-- SEZIONE TESTO --
# # # # #

Le Iene, 4 conduttori in 6 mesi: “Ma che fatica con Luca e Paolo”

Pubblicato il 28 Marzo 2012 9:22 | Ultimo aggiornamento: 28 Marzo 2012 9:22

Claudio Amendola (Foto Lapresse)

ROMA – L’ultimo che ci ha provato, Claudio Amendola, ha dovuto rinunciare dopo una puntata causa motivi di salute. E così, alle Iene, si parla di “maledizione del conduttore”: 4 in sei mesi ne sono cambiati, quattro volti che hanno accompagnato la storica conduttrice Ilary Blasi e il suo omologo al maschile Enrico Brignano (lui regge dall’inizio della stagione). Per Italia 1 sembra quindi impossibile sostituire Luca e Paolo.

Davide Parenti, il “papà” delle Iene, difende la decisione di dire addio alla storica coppia comica di conduttori: “Quella continuità era diventata stagnazione. La separazione ha fatto bene a noi e a loro. Passando da Luca e Paolo a Brignano siamo migliorati. Il portabandiera è Ilary. La mobilità ha dato risultati positivi: ci hanno spostati artatamente al giovedì per fronteggiare “Montalbano” e “L’isola dei famosi”; costiamo un terzo, abbiamo più pubblicità e facciamo ascolti che a Italia 1 se li sognano. Come programma non siamo mai stati così in salute”.

# # # # #

-- ATTIVITÀ RICHIESTE --
- A) Secondo il testo sulle Iene, per quale motivo Claudio Amendola ha dovuto rinunciare alla conduzione?
- B) Indica se ciascuna affermazione concorda con il testo sulle Iene: (i) Enrico Brignano conduce dall'inizio della stagione; (ii) il programma è stato spostato al venerdì; (iii) in sei mesi sono cambiati quattro conduttori.

-- MATERIALE DI STUDIO --
# # # # #

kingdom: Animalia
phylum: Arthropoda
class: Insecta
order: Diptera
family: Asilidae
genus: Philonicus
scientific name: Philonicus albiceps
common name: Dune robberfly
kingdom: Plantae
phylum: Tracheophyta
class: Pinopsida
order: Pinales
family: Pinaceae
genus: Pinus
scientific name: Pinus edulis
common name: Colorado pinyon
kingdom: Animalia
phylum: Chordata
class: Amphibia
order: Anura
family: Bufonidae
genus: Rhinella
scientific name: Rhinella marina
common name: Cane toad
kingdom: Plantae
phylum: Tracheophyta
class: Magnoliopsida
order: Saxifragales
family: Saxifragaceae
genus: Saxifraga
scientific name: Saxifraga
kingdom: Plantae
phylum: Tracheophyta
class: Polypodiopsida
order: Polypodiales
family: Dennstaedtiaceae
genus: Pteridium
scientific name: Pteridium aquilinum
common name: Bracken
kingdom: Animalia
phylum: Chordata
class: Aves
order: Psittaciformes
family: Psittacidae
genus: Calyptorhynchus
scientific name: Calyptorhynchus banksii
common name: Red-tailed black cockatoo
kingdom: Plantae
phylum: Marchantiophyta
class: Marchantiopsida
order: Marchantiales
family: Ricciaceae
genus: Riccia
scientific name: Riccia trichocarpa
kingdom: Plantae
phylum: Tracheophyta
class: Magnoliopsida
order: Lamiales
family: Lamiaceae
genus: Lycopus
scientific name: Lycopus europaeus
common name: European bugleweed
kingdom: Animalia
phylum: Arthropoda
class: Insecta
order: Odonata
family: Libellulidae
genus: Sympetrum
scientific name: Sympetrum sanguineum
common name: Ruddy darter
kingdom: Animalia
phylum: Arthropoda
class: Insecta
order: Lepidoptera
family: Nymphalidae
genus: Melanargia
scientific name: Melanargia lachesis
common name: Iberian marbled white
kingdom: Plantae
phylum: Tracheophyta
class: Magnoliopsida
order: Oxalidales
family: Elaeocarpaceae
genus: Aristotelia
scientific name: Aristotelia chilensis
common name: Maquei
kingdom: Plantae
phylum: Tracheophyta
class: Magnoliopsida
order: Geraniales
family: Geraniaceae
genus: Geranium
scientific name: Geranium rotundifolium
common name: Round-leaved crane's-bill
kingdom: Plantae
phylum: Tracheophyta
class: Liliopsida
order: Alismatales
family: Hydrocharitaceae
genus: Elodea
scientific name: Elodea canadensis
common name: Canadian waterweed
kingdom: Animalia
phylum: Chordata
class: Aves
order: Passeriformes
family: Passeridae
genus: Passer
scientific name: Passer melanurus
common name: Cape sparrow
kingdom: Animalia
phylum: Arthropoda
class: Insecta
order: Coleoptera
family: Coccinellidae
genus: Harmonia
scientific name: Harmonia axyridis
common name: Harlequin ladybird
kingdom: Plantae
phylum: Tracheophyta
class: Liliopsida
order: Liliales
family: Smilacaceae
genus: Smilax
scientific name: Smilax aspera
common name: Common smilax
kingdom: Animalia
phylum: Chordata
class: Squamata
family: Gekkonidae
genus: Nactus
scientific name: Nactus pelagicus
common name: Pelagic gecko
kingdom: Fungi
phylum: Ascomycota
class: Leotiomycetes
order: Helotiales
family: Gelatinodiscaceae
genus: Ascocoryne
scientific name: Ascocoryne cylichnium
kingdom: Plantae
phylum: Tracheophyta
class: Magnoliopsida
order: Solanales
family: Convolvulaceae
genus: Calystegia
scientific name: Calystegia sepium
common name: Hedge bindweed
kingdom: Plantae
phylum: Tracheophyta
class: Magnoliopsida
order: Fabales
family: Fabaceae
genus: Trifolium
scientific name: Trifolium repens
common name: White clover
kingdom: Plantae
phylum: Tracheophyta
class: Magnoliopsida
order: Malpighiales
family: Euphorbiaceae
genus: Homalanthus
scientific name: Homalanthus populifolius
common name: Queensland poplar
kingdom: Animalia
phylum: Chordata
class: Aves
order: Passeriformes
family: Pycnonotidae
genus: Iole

# # # # #

-- SOLUZIONI --
- A) Per motivi di salute, dopo una sola puntata.

- B)
(i) Sì: "lui regge dall’inizio della stagione".
(ii) No: "ci hanno spostati artatamente al giovedì".
(iii) Sì: "4 in sei mesi ne sono cambiati".